Il giorno dopo la sentenza della Consulta che mette all’indice, sotto il profilo della costituzionalità, il rinvio e la rateizzazione del pagamento delle liquidazioni ai dipendenti pubblici, torna d’attualità la recente indagine-denuncia della Uil sui costi, per i lavoratori, delle regole attuali di cui i giudici della Corte hanno sollecitato la revisione al Parlamento.
L’allarme dei sindacati
"Nel nostro Paese - accusano i leader delle principali categorie del pubblico impiego, Domenico Proietti, Giuseppe D’Aprile e Sandro Colombi - ci sono più di un milione e 600mila lavoratori pubblici il cui diritto alla liquidazione del Tfs/Tfr è stato e continua a essere leso contro ogni legittimità costituzionale. Per ottenere l’anticipo della liquidazione, la cui procedura è tra l’altro lenta e dall’esito non scontato, si arriva a pagare più di 2000 euro tra tassi di interesse e commissioni”.
"Appropriazione indebita dello Stato”
Il differimento della liquidazione del Tfs/Tfr per i dipendenti pubblici - incalzano con il j’accuse dal sindacato - è stato un’enorme operazione emergenziale per fare cassa, la cui perpetuazione risulta oggi ingiustificabile. Una vera e propria appropriazione indebita da parte dello Stato: il Tfs/Tfr ha natura di salario differito e in quanto tale è costituzionalmente tutelato. Nello studio si mette in luce la discriminazione rispetto al settore privato: il differimento determina una fattispecie discriminatoria a danno dei lavoratori pubblici rispetto a quelli privati, per i quali la liquidazione avviene immediatamente.
Attesa da 2 a 7 anni
Oggi la liquidazione arriva dopo 2 anni, se non addirittura 7 anni in caso di pensione anticipata, per di più a rate quando l’importo supera i 50.000 euro. Un differimento che non solo erode il potere d’acquisto, ma pregiudica in modo trasversale la qualità della vita delle persone e le costringe a pagare una penalizzazione qualora decidessero di avvalersi dell’anticipo offerto dall’Inps o dalle banche.
La sentenza della Consulta: per ora non cambia nulla
La sentenza della Consulta, dunque, interviene su un nodo scoperto più volte segnalato dal sindacato.
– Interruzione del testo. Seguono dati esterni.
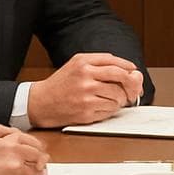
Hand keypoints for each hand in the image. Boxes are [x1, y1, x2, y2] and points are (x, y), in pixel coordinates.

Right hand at [26, 52, 145, 127]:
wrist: (40, 103)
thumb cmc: (61, 83)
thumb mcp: (77, 63)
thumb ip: (100, 62)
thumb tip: (127, 68)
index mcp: (83, 64)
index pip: (115, 63)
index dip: (129, 68)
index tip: (134, 72)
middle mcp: (85, 78)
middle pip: (122, 78)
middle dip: (132, 84)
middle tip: (133, 88)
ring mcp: (86, 97)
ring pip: (118, 96)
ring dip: (121, 99)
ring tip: (114, 98)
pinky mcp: (86, 112)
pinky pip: (110, 110)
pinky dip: (112, 108)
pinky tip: (104, 105)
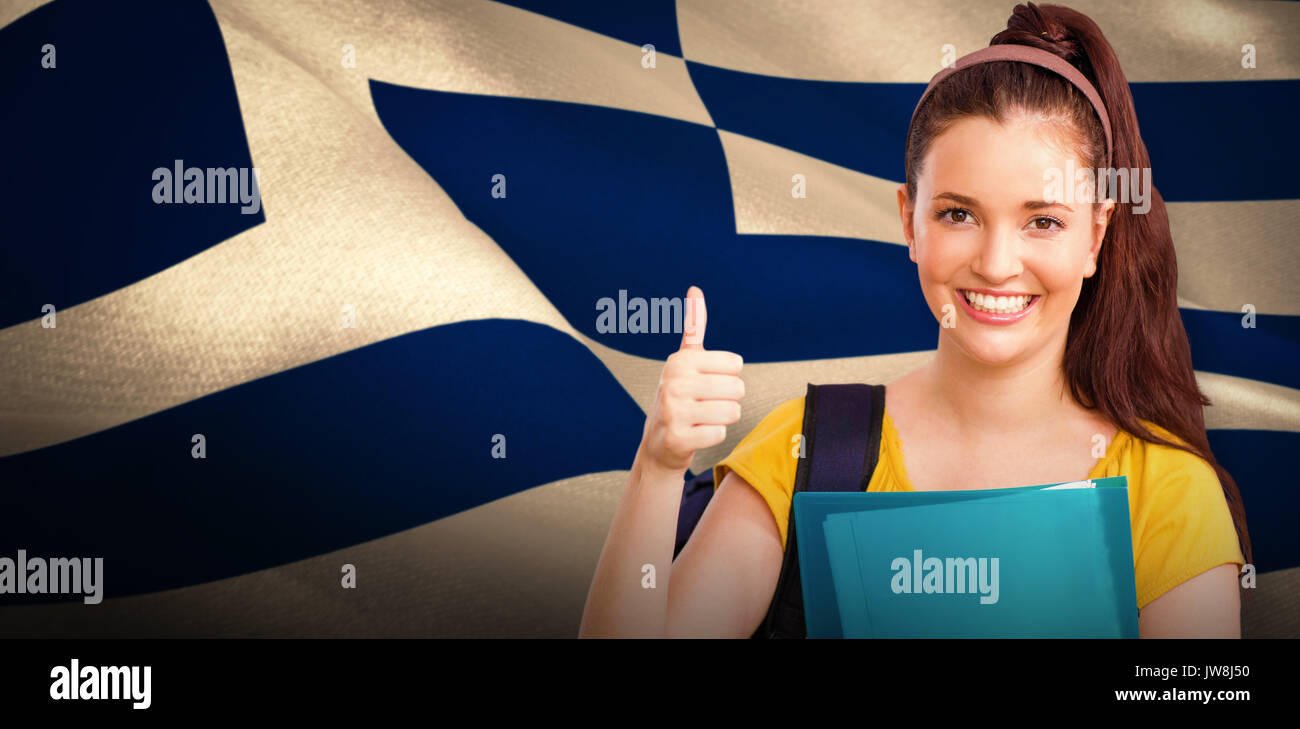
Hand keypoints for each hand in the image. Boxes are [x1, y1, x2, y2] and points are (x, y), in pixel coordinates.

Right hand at [639, 286, 744, 475]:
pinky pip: (720, 433)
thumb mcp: (684, 362)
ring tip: (702, 419)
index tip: (706, 384)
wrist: (658, 444)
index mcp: (680, 361)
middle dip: (728, 400)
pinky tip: (696, 434)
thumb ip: (693, 328)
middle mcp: (673, 382)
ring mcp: (674, 411)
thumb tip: (695, 288)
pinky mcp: (678, 438)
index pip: (735, 364)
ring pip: (732, 412)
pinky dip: (713, 436)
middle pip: (737, 388)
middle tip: (705, 405)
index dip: (727, 377)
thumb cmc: (679, 398)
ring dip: (722, 419)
Il punto è che l’intervento della Consulta non significa che le regole sono destinate a cambiare automaticamente. "Spetta al legislatore - avvisano i giudici - avuto riguardo al rilevante impatto finanziario che il superamento del differimento comporta, individuare i mezzi e le modalità di attuazione di un intervento riformatore che tenga conto anche degli impegni assunti nell’ambito della precedente programmazione economico-finanziaria”. Anche se, a fine maggio, il Presidente uscente dell’Inps, Pasquale Tridico, ha sostenuto che l’erogazione immediata o ravvicinata del Tfs avrebbe comportato un “costo di 14-15 miliardi” che sarebbe “alla portata dell’Inps”. Un avviso che potrebbe e dovrebbe comportare un cambio di rotta fin dalla prossima manovra.